▶ [Work to complete]
In the data that follows, count the lines in which the word "object" occurs, and report that figure alone.
Extracted material START
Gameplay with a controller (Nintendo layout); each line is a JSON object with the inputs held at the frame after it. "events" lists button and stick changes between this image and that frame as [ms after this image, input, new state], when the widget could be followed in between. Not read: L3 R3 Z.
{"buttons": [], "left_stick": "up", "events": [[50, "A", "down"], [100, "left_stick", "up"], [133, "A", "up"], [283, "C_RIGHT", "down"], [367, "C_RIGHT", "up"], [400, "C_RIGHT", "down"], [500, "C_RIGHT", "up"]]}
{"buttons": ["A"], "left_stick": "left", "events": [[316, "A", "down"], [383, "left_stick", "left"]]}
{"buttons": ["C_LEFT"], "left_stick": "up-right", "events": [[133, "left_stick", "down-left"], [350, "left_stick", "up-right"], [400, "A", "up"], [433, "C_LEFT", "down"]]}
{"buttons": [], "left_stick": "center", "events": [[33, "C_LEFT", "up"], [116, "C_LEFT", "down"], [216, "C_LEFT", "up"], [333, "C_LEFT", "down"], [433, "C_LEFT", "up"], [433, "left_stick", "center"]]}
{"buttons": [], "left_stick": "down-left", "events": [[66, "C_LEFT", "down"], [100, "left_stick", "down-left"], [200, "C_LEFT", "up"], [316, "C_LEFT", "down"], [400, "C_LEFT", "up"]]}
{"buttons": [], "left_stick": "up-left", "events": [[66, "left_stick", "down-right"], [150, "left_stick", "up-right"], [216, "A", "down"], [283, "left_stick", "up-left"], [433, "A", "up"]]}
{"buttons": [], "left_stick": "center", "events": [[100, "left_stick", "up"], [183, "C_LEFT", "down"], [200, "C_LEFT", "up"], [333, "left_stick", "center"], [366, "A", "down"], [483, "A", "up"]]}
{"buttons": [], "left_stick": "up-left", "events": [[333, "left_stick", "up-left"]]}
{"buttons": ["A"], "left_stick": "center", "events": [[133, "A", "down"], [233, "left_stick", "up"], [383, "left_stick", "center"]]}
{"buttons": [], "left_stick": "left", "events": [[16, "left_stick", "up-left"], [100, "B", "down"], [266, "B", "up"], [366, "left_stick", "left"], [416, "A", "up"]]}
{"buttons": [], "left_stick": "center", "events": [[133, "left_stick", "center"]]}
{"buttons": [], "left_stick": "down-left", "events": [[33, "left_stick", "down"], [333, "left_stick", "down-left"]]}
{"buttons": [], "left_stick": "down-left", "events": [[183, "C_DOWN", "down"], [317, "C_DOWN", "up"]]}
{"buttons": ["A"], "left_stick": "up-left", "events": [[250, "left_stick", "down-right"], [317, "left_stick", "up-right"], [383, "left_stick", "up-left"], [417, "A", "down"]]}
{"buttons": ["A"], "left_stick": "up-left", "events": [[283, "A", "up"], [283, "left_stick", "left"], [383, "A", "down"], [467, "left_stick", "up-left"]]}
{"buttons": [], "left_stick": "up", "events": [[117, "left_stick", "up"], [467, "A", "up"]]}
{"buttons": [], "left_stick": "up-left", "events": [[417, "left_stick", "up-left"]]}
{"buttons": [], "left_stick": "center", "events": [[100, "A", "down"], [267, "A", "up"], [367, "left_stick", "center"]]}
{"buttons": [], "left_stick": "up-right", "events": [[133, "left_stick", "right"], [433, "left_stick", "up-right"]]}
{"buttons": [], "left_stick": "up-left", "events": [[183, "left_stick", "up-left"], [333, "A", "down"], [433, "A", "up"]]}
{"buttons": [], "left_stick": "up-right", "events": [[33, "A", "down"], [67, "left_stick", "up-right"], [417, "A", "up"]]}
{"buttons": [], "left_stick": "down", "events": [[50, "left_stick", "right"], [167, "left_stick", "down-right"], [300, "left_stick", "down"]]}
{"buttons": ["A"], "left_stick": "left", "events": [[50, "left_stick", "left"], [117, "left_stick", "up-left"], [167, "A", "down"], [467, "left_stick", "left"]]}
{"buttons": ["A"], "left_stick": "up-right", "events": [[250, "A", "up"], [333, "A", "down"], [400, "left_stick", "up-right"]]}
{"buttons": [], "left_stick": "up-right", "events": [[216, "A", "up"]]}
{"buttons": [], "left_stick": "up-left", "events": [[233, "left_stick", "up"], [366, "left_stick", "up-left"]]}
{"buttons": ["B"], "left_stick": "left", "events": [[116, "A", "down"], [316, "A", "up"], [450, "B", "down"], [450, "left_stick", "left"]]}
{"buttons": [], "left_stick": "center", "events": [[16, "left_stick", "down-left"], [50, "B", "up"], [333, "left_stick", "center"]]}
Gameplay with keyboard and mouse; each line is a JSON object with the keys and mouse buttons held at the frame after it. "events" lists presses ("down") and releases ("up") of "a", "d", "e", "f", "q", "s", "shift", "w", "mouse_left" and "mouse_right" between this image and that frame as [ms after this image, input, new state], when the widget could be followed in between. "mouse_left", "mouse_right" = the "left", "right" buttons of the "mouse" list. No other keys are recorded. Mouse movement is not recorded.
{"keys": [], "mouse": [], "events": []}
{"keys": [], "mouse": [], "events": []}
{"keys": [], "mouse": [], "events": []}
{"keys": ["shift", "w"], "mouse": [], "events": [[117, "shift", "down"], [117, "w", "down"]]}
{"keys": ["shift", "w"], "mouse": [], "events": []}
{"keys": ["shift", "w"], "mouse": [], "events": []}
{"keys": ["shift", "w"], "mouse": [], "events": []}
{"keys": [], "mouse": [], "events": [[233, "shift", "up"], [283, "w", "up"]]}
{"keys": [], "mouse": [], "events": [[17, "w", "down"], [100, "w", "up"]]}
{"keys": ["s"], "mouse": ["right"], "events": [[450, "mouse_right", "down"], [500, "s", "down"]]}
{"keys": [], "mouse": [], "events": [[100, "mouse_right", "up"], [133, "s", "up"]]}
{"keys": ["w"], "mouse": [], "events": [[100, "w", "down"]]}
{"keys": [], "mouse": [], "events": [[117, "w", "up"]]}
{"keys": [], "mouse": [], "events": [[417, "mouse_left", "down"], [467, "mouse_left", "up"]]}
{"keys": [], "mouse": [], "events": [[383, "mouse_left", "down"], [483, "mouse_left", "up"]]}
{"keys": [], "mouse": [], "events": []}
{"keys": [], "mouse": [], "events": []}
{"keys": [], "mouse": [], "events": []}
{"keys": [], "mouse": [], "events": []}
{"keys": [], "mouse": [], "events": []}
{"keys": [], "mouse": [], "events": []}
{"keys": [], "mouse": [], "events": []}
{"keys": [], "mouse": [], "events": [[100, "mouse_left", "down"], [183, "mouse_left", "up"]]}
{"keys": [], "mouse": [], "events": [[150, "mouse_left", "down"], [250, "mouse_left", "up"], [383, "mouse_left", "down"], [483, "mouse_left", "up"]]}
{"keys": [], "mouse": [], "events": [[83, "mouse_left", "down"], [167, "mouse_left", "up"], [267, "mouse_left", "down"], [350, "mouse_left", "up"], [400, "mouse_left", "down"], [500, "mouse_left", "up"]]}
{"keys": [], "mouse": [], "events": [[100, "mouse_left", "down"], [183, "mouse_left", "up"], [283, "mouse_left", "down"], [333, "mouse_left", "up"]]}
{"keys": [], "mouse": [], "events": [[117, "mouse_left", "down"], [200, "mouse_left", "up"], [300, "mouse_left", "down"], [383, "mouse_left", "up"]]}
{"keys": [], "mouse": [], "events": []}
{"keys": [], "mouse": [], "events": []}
Extracted material END
▶ [Output of the task]
2